This is a detailed work placing bluegrass music into a historical, as well as musicological, cultural, and imaginative context. Robert Cantwell has taught at Kenyon College, the University of Iowa, Georgetown University, and the University of North Carolina. "Bluegrass Breakdown" is his first book, and it won the ASCAP-Deems Taylor Award and the Ambassador of Honour Book Award.
An entertaining examination of bluegrass music and culture for the non-scholar. If you are interested in bluegrass music and culture of music making in the Appalachian South, this book is worth picking up.
If you are an academic or scholar in music studies... remember this book is from the perspective of a folklorist, more interested in music as culture than an actual analysis of music.

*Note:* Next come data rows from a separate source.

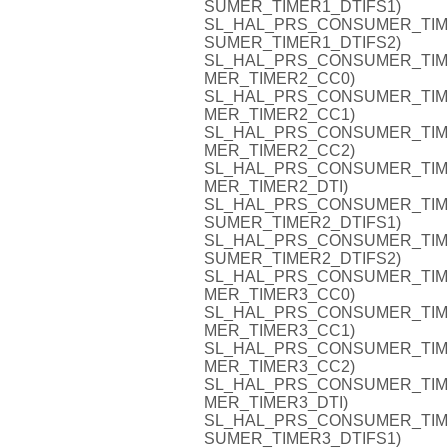
SUMER_TIMER1_DTIFS1)
SL_HAL_PRS_CONSUMER_TIMER1
SUMER_TIMER1_DTIFS2)
SL_HAL_PRS_CONSUMER_TIMER2
MER_TIMER2_CC0)
SL_HAL_PRS_CONSUMER_TIMER2
MER_TIMER2_CC1)
SL_HAL_PRS_CONSUMER_TIMER2
MER_TIMER2_CC2)
SL_HAL_PRS_CONSUMER_TIMER2
MER_TIMER2_DTI)
SL_HAL_PRS_CONSUMER_TIMER2
SUMER_TIMER2_DTIFS1)
SL_HAL_PRS_CONSUMER_TIMER2
SUMER_TIMER2_DTIFS2)
SL_HAL_PRS_CONSUMER_TIMER3
MER_TIMER3_CC0)
SL_HAL_PRS_CONSUMER_TIMER3
MER_TIMER3_CC1)
SL_HAL_PRS_CONSUMER_TIMER3
MER_TIMER3_CC2)
SL_HAL_PRS_CONSUMER_TIMER3
MER_TIMER3_DTI)
SL_HAL_PRS_CONSUMER_TIMER3
SUMER_TIMER3_DTIFS1)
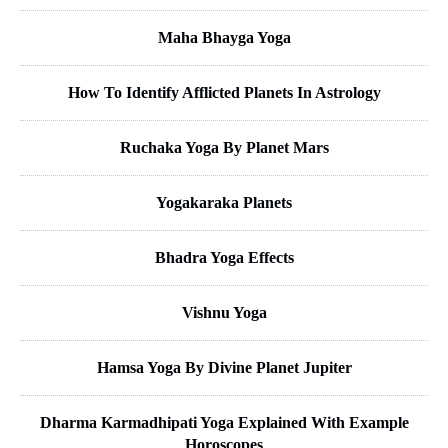
Maha Bhayga Yoga
How To Identify Afflicted Planets In Astrology
Ruchaka Yoga By Planet Mars
Yogakaraka Planets
Bhadra Yoga Effects
Vishnu Yoga
Hamsa Yoga By Divine Planet Jupiter
Dharma Karmadhipati Yoga Explained With Example
Horoscopes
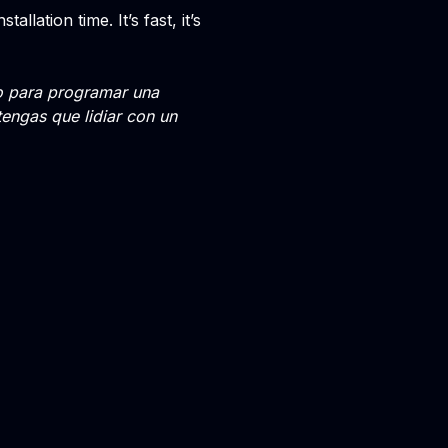
llation time. It’s fast, it’s
go para programar una
tengas que lidiar con un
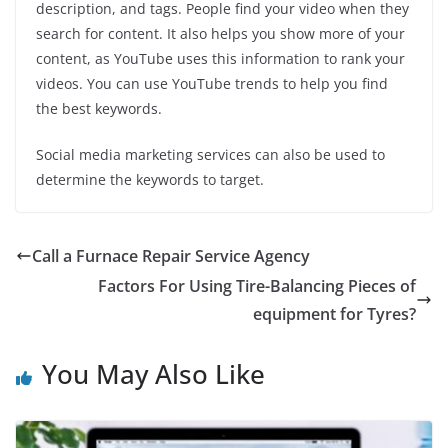
description, and tags. People find your video when they
search for content. It also helps you show more of your
content, as YouTube uses this information to rank your
videos. You can use YouTube trends to help you find
the best keywords.
Social media marketing services can also be used to
determine the keywords to target.
Call a Furnace Repair Service Agency
Factors For Using Tire-Balancing Pieces of
equipment for Tyres?
You May Also Like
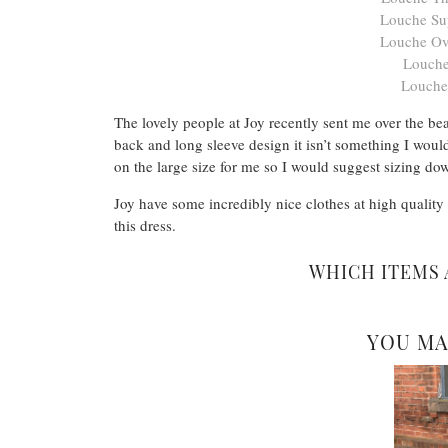
Louche Sup
Louche Ov
Louche
Louche
The lovely people at Joy recently sent me over the be
back and long sleeve design it isn’t something I would
on the large size for me so I would suggest sizing do
Joy have some incredibly nice clothes at high quality
this dress.
WHICH ITEMS 
YOU MA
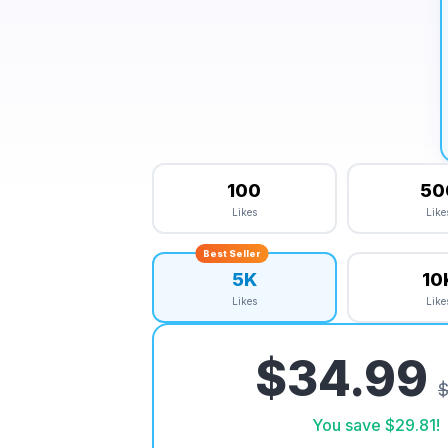
100
50
Likes
Like
Best Seller
5K
10
Likes
Like
$34.99
$
You save
$29.81
!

At any rate, this book is highly entertaining for what it is, and certainly worth looking at.
I love how a deep, intelligent take on something can shed light in other places. Cantwell's Bluegrass Breakdown is a fascinating look at Bill Monroe and how he created not only "the old Southern sound", a.k.a. bluegrass, but also the very idea of "the old Southern sound." As such it is not only about music, but also about the influence of history and individuals upon the creation of culture, the business of music, and by extension so many other relevant topics including race and class. I would recommend this book to anyone interested in any type of popular music, but it's especially relevant to country music. I first read this book in the 1990s, but when I picked it up recently I was blown away all over again.